Give back the records below exactly, every one, with no pictures.

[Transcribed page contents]

☆ ☆ ☆ ☆ ☆

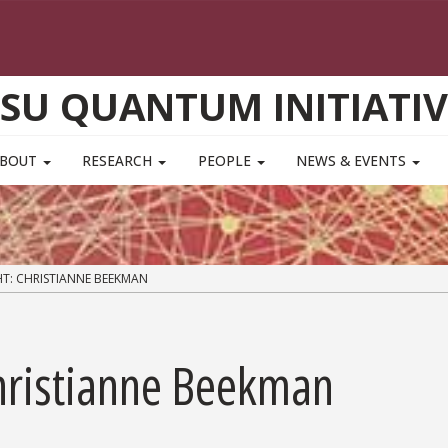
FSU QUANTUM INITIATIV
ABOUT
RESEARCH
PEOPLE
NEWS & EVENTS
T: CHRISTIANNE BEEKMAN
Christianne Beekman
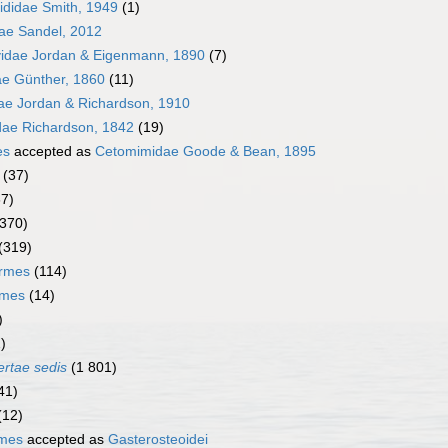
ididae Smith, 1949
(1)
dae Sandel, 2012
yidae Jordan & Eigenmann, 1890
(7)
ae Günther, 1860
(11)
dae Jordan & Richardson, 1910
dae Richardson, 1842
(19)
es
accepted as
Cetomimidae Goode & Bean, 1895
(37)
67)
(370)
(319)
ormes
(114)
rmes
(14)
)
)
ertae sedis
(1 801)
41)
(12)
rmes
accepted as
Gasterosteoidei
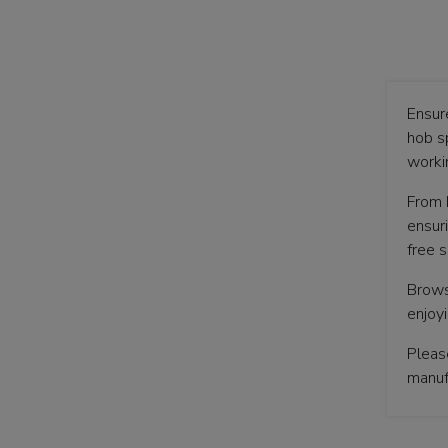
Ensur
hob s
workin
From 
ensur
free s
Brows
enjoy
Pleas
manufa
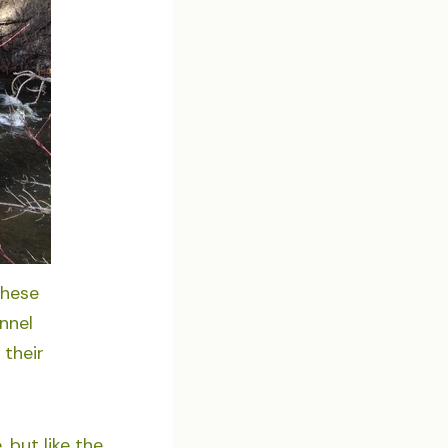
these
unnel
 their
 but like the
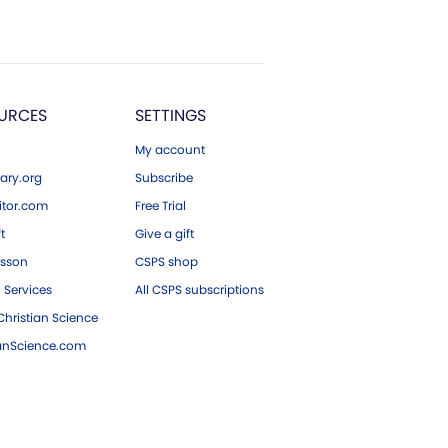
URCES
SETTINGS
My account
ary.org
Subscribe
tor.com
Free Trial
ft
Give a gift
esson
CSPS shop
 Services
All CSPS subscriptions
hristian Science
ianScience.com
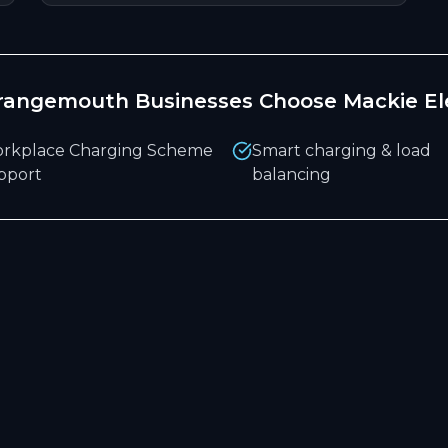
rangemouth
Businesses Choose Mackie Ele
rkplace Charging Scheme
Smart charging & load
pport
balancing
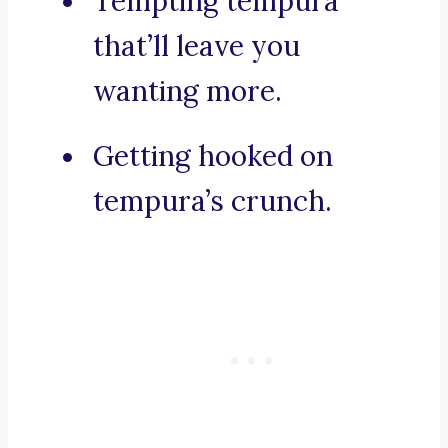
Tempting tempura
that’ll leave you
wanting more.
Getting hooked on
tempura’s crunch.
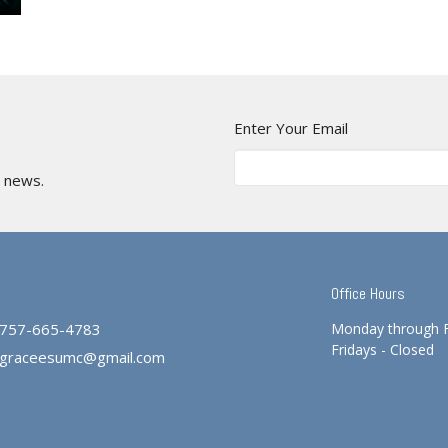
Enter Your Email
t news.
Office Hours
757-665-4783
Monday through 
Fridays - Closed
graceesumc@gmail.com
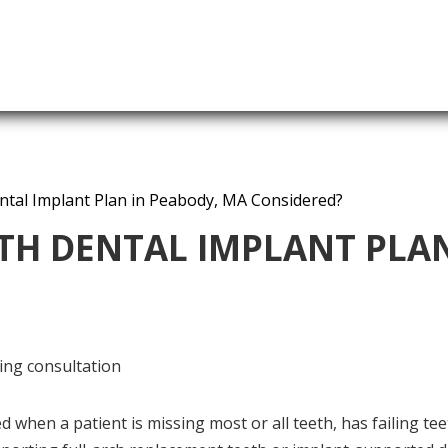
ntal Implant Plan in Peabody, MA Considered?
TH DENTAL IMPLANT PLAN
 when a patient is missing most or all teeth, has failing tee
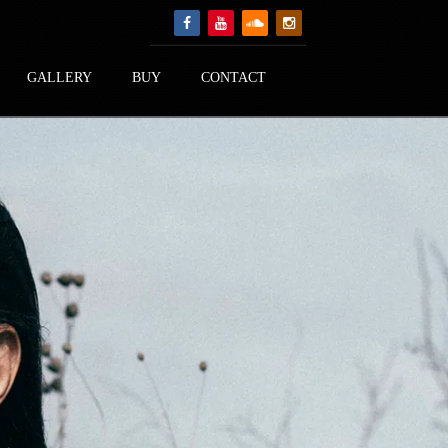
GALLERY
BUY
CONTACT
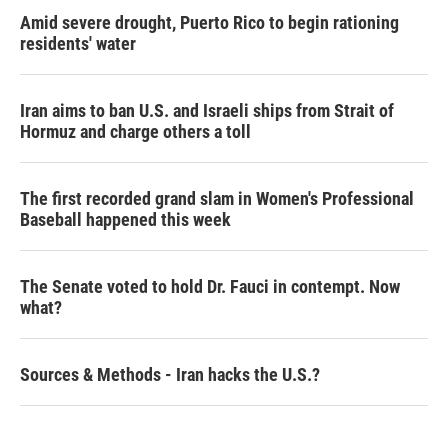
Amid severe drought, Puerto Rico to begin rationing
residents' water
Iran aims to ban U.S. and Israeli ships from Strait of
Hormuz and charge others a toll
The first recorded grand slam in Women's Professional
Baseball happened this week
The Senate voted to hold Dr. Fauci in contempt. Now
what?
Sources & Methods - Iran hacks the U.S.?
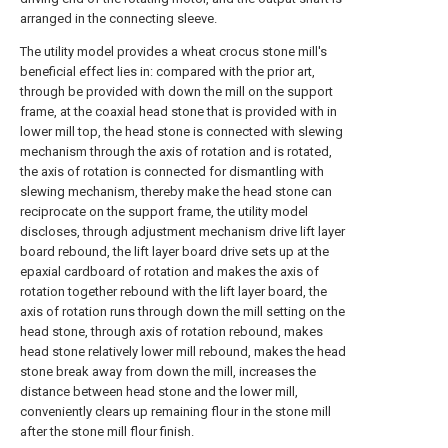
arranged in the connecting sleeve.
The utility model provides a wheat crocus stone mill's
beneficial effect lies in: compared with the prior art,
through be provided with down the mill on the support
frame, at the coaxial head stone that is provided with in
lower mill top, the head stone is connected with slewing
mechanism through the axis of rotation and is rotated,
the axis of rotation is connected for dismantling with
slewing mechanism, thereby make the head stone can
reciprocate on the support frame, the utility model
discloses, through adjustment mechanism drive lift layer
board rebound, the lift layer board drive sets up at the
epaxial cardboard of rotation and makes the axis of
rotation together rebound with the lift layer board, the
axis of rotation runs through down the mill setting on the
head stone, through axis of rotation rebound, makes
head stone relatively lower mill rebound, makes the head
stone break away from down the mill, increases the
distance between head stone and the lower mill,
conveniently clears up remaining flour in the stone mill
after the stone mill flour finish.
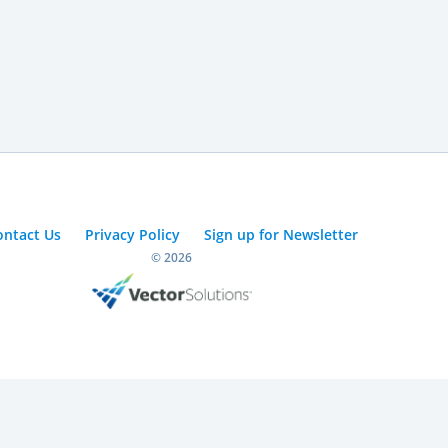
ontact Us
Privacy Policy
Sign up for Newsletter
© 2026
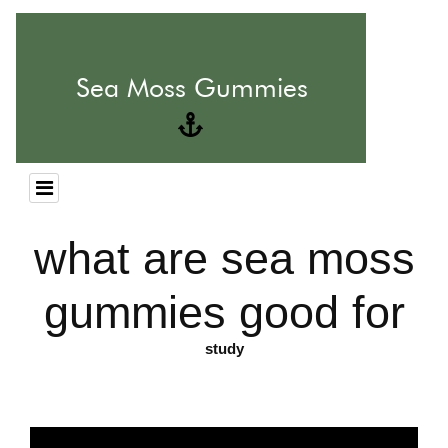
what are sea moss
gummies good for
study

☆ ☆ ☆ ☆ ☆

* OUTPUT FOR THIS TASK *
FSU QUANTUM INITIATIV
ABOUT
RESEARCH
PEOPLE
NEWS & EVENTS
T: CHRISTIANNE BEEKMAN
Christianne Beekman
ididae Smith, 1949
(1)
dae Sandel, 2012
yidae Jordan & Eigenmann, 1890
(7)
ae Günther, 1860
(11)
dae Jordan & Richardson, 1910
dae Richardson, 1842
(19)
es
accepted as
Cetomimidae Goode & Bean, 1895
(37)
67)
(370)
(319)
ormes
(114)
rmes
(14)
)
)
ertae sedis
(1 801)
41)
(12)
rmes
accepted as
Gasterosteoidei
Ensur
hob s
workin
From 
ensur
free s
Brows
enjoy
Pleas
manufa
these
unnel
 their
 but like the
URCES
SETTINGS
My account
ary.org
Subscribe
tor.com
Free Trial
ft
Give a gift
esson
CSPS shop
 Services
All CSPS subscriptions
hristian Science
ianScience.com
rangemouth
Businesses Choose Mackie Ele
rkplace Charging Scheme
Smart charging & load
pport
balancing
Tempting tempura
that’ll leave you
wanting more.
Getting hooked on
tempura’s crunch.
Enter Your Email
t news.
Office Hours
757-665-4783
Monday through 
Fridays - Closed
graceesumc@gmail.com
ntal Implant Plan in Peabody, MA Considered?
TH DENTAL IMPLANT PLAN
 when a patient is missing most or all teeth, has failing tee
GALLERY
BUY
CONTACT
Amid severe drought, Puerto Rico to begin rationing
residents' water
Iran aims to ban U.S. and Israeli ships from Strait of
Hormuz and charge others a toll
The first recorded grand slam in Women's Professional
Baseball happened this week
The Senate voted to hold Dr. Fauci in contempt. Now
what?
Sources & Methods - Iran hacks the U.S.?
arranged in the connecting sleeve.
The utility model provides a wheat crocus stone mill's
beneficial effect lies in: compared with the prior art,
through be provided with down the mill on the support
frame, at the coaxial head stone that is provided with in
lower mill top, the head stone is connected with slewing
mechanism through the axis of rotation and is rotated,
the axis of rotation is connected for dismantling with
slewing mechanism, thereby make the head stone can
reciprocate on the support frame, the utility model
discloses, through adjustment mechanism drive lift layer
board rebound, the lift layer board drive sets up at the
epaxial cardboard of rotation and makes the axis of
rotation together rebound with the lift layer board, the
axis of rotation runs through down the mill setting on the
head stone, through axis of rotation rebound, makes
head stone relatively lower mill rebound, makes the head
stone break away from down the mill, increases the
distance between head stone and the lower mill,
conveniently clears up remaining flour in the stone mill
after the stone mill flour finish.
ontact Us
Privacy Policy
Sign up for Newsletter
© 2026
what are sea moss
gummies good for
study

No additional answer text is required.